With Mr. Trump’s project likely to move forward, elected officials are now moving to examine possible changes in the zoning code so that future similar projects — condo hotels in areas zoned for manufacturing — cannot move forward without the standard level of public debate.
“Allowing development in manufacturing zones that is effectively residential in nature would have a dramatic negative impact on the neighborhoods we represent and on the city’s economy,” the president of Manhattan, Scott Stringer, wrote in a letter to the director of the city’s department of planning, Amanda Burden, on Monday.
The letter was also signed by the elected officials representing the area where the Trump SoHo project is now under construction, including Rep. Jerrold Nadler, state Senator Tom Duane, and Assemblywoman Deborah Glick. City Council Speaker Christine Quinn has also been pushing for action to prevent similar projects. Worried that the Trump SoHo project has set a precedent, they are asking the planning department to amend zoning regulations so that similar projects will not begin sprouting up across the city.
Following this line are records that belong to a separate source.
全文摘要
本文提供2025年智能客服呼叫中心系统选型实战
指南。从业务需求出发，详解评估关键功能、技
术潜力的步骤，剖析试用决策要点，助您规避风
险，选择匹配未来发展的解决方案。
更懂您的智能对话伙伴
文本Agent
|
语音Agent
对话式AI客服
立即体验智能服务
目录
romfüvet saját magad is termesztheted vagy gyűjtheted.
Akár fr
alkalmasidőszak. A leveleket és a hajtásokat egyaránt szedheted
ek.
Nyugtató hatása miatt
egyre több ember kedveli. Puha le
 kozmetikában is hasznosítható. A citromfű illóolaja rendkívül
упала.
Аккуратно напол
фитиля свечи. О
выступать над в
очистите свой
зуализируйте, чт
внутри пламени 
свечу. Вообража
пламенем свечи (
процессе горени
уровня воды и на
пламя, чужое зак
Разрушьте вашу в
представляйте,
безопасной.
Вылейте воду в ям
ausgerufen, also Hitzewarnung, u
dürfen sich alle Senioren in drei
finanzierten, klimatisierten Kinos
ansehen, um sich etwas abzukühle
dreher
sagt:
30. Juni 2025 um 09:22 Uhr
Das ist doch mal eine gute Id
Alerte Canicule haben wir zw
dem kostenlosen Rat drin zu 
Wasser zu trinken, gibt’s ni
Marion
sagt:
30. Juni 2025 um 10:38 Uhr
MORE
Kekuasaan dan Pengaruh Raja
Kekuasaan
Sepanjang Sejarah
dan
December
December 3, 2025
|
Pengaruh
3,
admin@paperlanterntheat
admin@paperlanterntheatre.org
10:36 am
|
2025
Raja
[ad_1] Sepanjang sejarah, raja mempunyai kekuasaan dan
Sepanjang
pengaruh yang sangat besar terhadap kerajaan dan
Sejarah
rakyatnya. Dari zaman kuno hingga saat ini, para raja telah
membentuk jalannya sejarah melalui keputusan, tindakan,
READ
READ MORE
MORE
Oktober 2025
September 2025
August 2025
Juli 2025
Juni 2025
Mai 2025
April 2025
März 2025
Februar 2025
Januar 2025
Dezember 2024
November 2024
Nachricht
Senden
When the developers of the Trump SoHo announced their plans to build a 413-unit glass hotel condo in the middle of a lowrise neighborhood, they said condo buyers would only live in the building part of the year, which would qualifying it as a “transient hotel.” Hotels are considered asof-right in manufacturing zones, and the Trump project evaded the city’s more stringent uniform land use review process.
“There’s a reason why we have manufacturing districts, and we want to balance residential and manufacturing,” Mr. Stringer said in a telephone interview.
A spokeswoman for the Department of City Planning, Rachaele Raynoff, said regulating condo hotels in a manufacturing zone has never come up before, but the Planning Department has now begun to study the issue. “The desire to invest in the city has created a desire to make use of available land,” Ms. Raynoff said, and developers are expanding their options.
As changes to zoning regulations are explored, opponents say Mr. Trump’s claim that residents would be “transient” should be challenged in court. The executive director of the Greenwich Village Society for Historical Preservation, Andrew Berman, said the city is backing away from a legal challenge, perhaps because it was fearful of confronting Mr. Trump.
“Condo hotels, we believe, are not allowed by the zoning. If the city wants to allow them to go into this neighborhood, there is a process,” he said.
The city’s powerful real estate community has indicated it may not be amendable to a change in the current zoning regulations, which would seek to prevent condo hotels in manufacturing zones or seek to better define the term “transient.”
The president of the Real Estate Board of New York, Steven Spinola, said opponents seeking a zoning change care more about preventing tall buildings than closing a loophole on condo hotels.
“This happens to be New York City. I don’t understand why tall buildings are such a negative. No one wants them built, but everyone wants to live on the top floor,” Mr. Spinola said.
Even if the city soon pursues changes to the zoning regulations, the process could be lengthy, leaving open the option that other developers could follow Mr. Trump’s lead. Until the city stops it, Mr. Berman said, “Condo hotel development will explode because it’s so much more profitable and it’s so much easier to finance.”